Sometimes the daily news hits you hard. Today is one of those days.
It started with the news from a close friend. She made the difficult decision to euthanize her special needs cat. Although she has other cats, this one occupied a large part of real estate on her heart; probably because he had cerebellar hypoplasia. He was also diagnosed with cancer last year. I felt so very badly for her. I feel as if I know the little fellow, even though I had not met him. She often shared all his lovable antics over his too-short lifetime.
The 6pm news covered senseless racist attacks in Chinatown, then moved on the deplorable state of senior care(less?) homes in Ontario. It was followed by a report about a racist diatribe in Central Park over an unleashed dog. At that point, I left the room.
I had a little cry to acknowledge how I was feeling. In a word: sad.
Sad, that the people who chose to make a new life in Canada are being targeted for something over which they are not responsible for creating. Sad, that our elders are being treated so disrespectfully. No one deserves to die like that. Sad, that the woman, who clearly was in the wrong in Central Park, let fear and perhaps a sense of entitlement (I'm guessing) override her ability to be rational. Then, to turn it into a double crime - gender-based and racist...
Lessons from Mom
My mother taught us not to be racist. She said that she didn't care if we dated someone who was green - the colour of their skin didn't matter. It was what was inside that counted.

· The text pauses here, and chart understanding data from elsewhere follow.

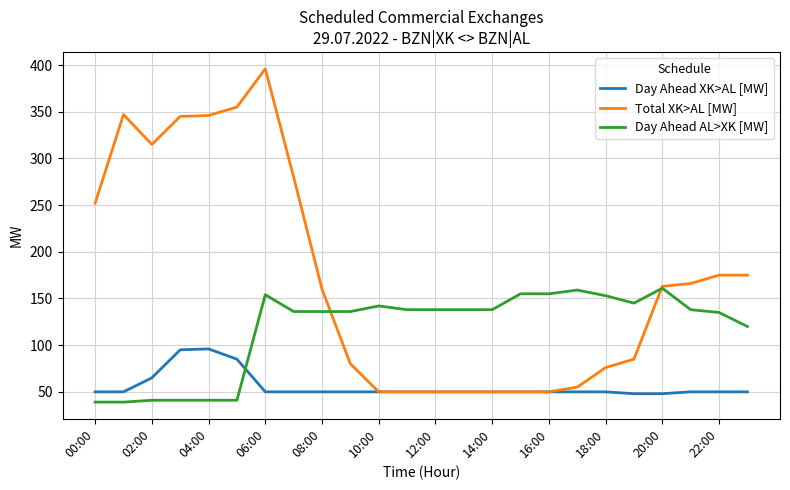

Which series has the largest range (max minus min)?

Total XK>AL [MW]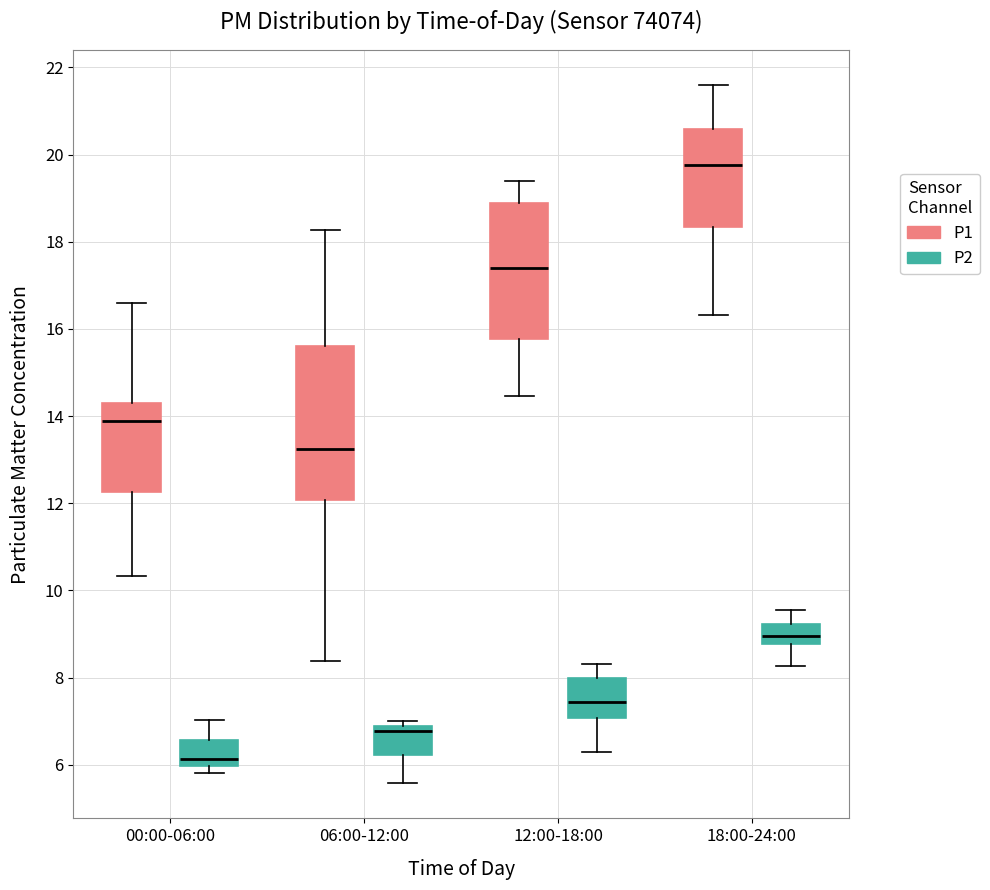

Reading left to right, transcribe this box plot: for each box, give where its median line is, the range the box spans, and where its two whiskers end, as read against the y-axis. The values are not printed on the chart, so give them approximately, as read against the axis.

00:00-06:00 (P1): median 13.8, box 12.2 to 14.4, whiskers 10.4 to 16.6
00:00-06:00 (P2): median 6.2, box 6.0 to 6.6, whiskers 5.8 to 7.0
06:00-12:00 (P1): median 13.2, box 12.0 to 15.6, whiskers 8.4 to 18.2
06:00-12:00 (P2): median 6.8 (just below the box's upper edge), box 6.2 to 6.8, whiskers 5.6 to 7.0
12:00-18:00 (P1): median 17.4, box 15.8 to 18.8, whiskers 14.4 to 19.4
12:00-18:00 (P2): median 7.4, box 7.0 to 8.0, whiskers 6.4 to 8.4
18:00-24:00 (P1): median 19.8, box 18.4 to 20.6, whiskers 16.4 to 21.6
18:00-24:00 (P2): median 9.0, box 8.8 to 9.2, whiskers 8.2 to 9.6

She experienced terror when the Nazis invaded Holland during WWII. After immigrating to Canada, she worked hard to forgive, even though she said that the sound of a German accent would cause a ripple of fear to course through her body.
That's stress at work. The amygdala remembers strong emotions and, quick-as-a-wink, elicits the stress response. My mom was savvy enough to recognize that the situation in Canada was different. That her life was not under imminent threat. She went on to befriend some German-Canadians.

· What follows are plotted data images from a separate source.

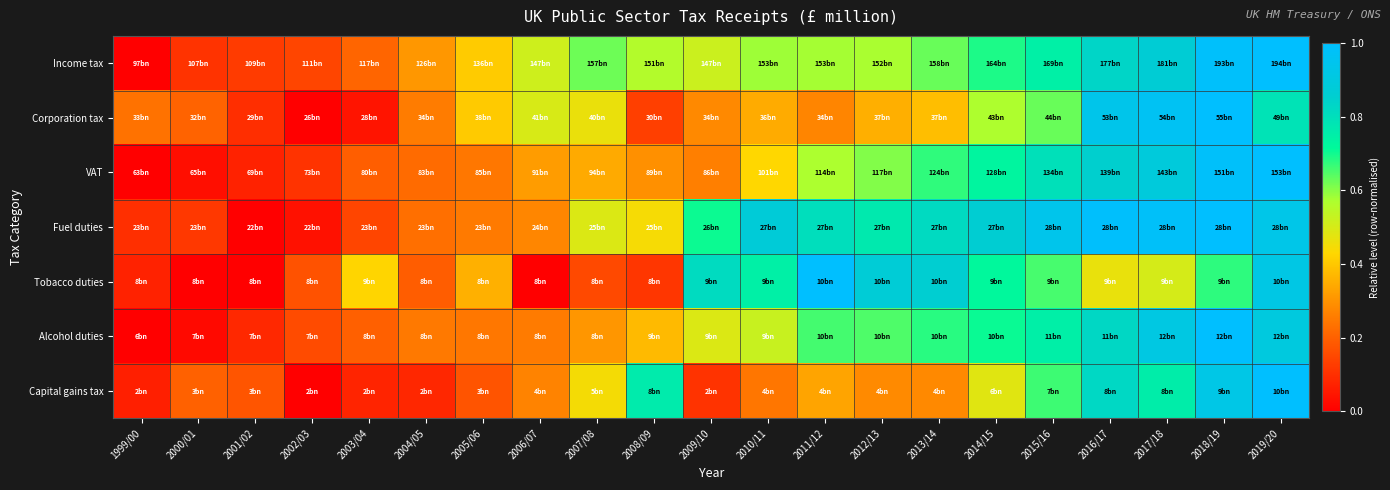

Reading left to right, extract all data points from this chart.

Income tax: 1999/00=0.0	2000/01=0.1	2001/02=0.1	2002/03=0.1	2003/04=0.2	2004/05=0.3	2005/06=0.4	2006/07=0.5	2007/08=0.6	2008/09=0.6	2009/10=0.5	2010/11=0.6	2011/12=0.6	2012/13=0.6	2013/14=0.6	2014/15=0.7	2015/16=0.7	2016/17=0.8	2017/18=0.9	2018/19=1.0	2019/20=1.0
Corporation tax: 1999/00=0.2	2000/01=0.2	2001/02=0.1	2002/03=0.0	2003/04=0.0	2004/05=0.3	2005/06=0.4	2006/07=0.5	2007/08=0.5	2008/09=0.1	2009/10=0.3	2010/11=0.3	2011/12=0.3	2012/13=0.4	2013/14=0.4	2014/15=0.6	2015/16=0.6	2016/17=0.9	2017/18=1.0	2018/19=1.0	2019/20=0.8
VAT: 1999/00=0.0	2000/01=0.0	2001/02=0.1	2002/03=0.1	2003/04=0.2	2004/05=0.2	2005/06=0.2	2006/07=0.3	2007/08=0.3	2008/09=0.3	2009/10=0.3	2010/11=0.4	2011/12=0.6	2012/13=0.6	2013/14=0.7	2014/15=0.7	2015/16=0.8	2016/17=0.9	2017/18=0.9	2018/19=1.0	2019/20=1.0
Fuel duties: 1999/00=0.1	2000/01=0.1	2001/02=0.0	2002/03=0.0	2003/04=0.1	2004/05=0.2	2005/06=0.3	2006/07=0.3	2007/08=0.5	2008/09=0.4	2009/10=0.7	2010/11=0.9	2011/12=0.8	2012/13=0.8	2013/14=0.8	2014/15=0.9	2015/16=0.9	2016/17=1.0	2017/18=1.0	2018/19=1.0	2019/20=0.9
Tobacco duties: 1999/00=0.1	2000/01=0.0	2001/02=0.0	2002/03=0.2	2003/04=0.4	2004/05=0.2	2005/06=0.4	2006/07=0.0	2007/08=0.2	2008/09=0.1	2009/10=0.8	2010/11=0.7	2011/12=1.0	2012/13=0.9	2013/14=0.9	2014/15=0.7	2015/16=0.7	2016/17=0.5	2017/18=0.5	2018/19=0.7	2019/20=0.9
Alcohol duties: 1999/00=0.0	2000/01=0.0	2001/02=0.1	2002/03=0.2	2003/04=0.2	2004/05=0.2	2005/06=0.2	2006/07=0.3	2007/08=0.3	2008/09=0.4	2009/10=0.5	2010/11=0.5	2011/12=0.7	2012/13=0.7	2013/14=0.7	2014/15=0.7	2015/16=0.7	2016/17=0.8	2017/18=0.9	2018/19=1.0	2019/20=0.9
Capital gains tax: 1999/00=0.1	2000/01=0.2	2001/02=0.2	2002/03=0.0	2003/04=0.1	2004/05=0.1	2005/06=0.2	2006/07=0.3	2007/08=0.4	2008/09=0.8	2009/10=0.1	2010/11=0.2	2011/12=0.3	2012/13=0.3	2013/14=0.3	2014/15=0.5	2015/16=0.7	2016/17=0.8	2017/18=0.8	2018/19=0.9	2019/20=1.0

In essence, she was able to talk herself down. She practiced good emotional management in those circumstances. By recognizing that although the situation may be similar to one she previously experienced, it may not be the same threat level.
That is one of the many benefits of regularly addressing and undressing your stress. You are able to hit the pause button, quickly think things through and alter your perception. A change in perception can result in a different outcome - emotionally, mentally and physically.

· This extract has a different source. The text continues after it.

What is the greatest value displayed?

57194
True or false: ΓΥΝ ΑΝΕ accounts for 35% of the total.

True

Catharsis and a Shift in Perspective
As for me, along with a little cry, writing about this has helped. The world can be a messed up, frightening and violent place. But it is also beautiful and filled with love, hope and kindness. Fear can rule and ruin your life.
I prefer to shift my focus to the latter, as often as possible, which makes a 180 turn from my pre-Auntie Stress days. It's better for me and also for those with whom I come into contact.